B - L'atemporalité mythique.
Si les protagonistes de la haine démontrent que le temps humain, celui de L'histoire, fragilise ou compromet le cycle naturel qui aurait laissé la jeunesse s'épanouir, les amants, par leur ferveur, transcendent cette temporalité qui conduit à la destruction. R méditant au tombeau, profère : "Ici je veux fixer mon éternelle demeure". Comme Tristan et Yseult, les amants s'élèvent au - dessus des tribulations terrestres qui déchirent les hommes pour incarner un idéal capable de traverser les siècles et de toucher les consciences. Cet absolu, analysé par Denis de Rougemont dans L'amour et l'Occident (1939), est concrétiser par l'allégorie de la statue. Par delà les souillures de l'histoire, cette J en or pur immortalise les amants et leur cité.

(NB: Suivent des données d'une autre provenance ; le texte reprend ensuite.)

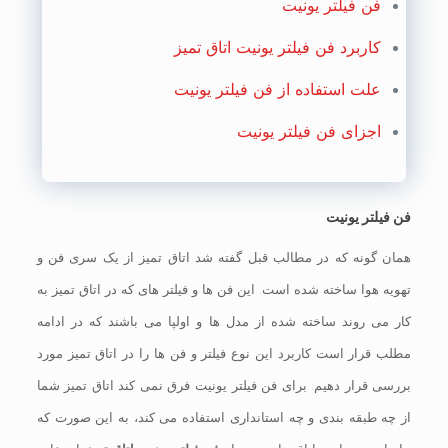
فن فیلتر یونیت
کاربرد فن فیلتر یونیت اتاق تمیز
علت استفاده از فن فیلتر یونیت
اجزای فن فیلتر یونیت
فن فیلتر یونیت
همان گونه که در مطالب قبل گفته شد اتاق تمیز از یک سری فن و
تهویه هوا ساخته شده است. این فن ها و فیلتر های که در اتاق تمیز به
کار می روند ساخته شده از مدل ها و اولپا می باشند که در ادامه
مطلب قرار است کاربرد این نوع فیلتر و فن ها را در اتاق تمیز مورد
بررسی قرار دهیم. برای فن فیلتر یونیت فرق نمی کند اتاق تمیز شما
از چه طبقه بندی و چه استانداری استفاده می کند، به این صورت که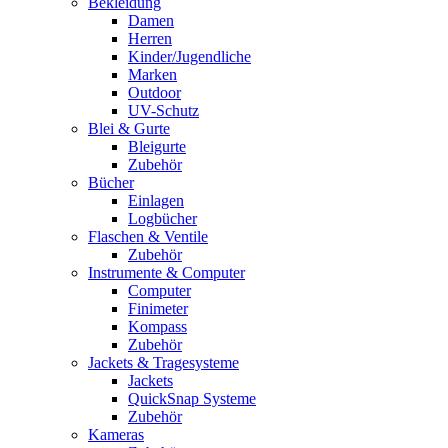
Bekleidung
Damen
Herren
Kinder/Jugendliche
Marken
Outdoor
UV-Schutz
Blei & Gurte
Bleigurte
Zubehör
Bücher
Einlagen
Logbücher
Flaschen & Ventile
Zubehör
Instrumente & Computer
Computer
Finimeter
Kompass
Zubehör
Jackets & Tragesysteme
Jackets
QuickSnap Systeme
Zubehör
Kameras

Le temps n'est pas seulement un ensemble de repères. Facteur de rythmes, c'est aussi un élément structurel qui permet d'unir ou d'opposer les situations. La rapidité de l'enchaînement conduit inéluctablement à la mort. Si la méditation baroque sur la fragilité de la vie est menée par Hamlet sur un plan intellectuel, dans R & J elle représente une expérience physique et sensible.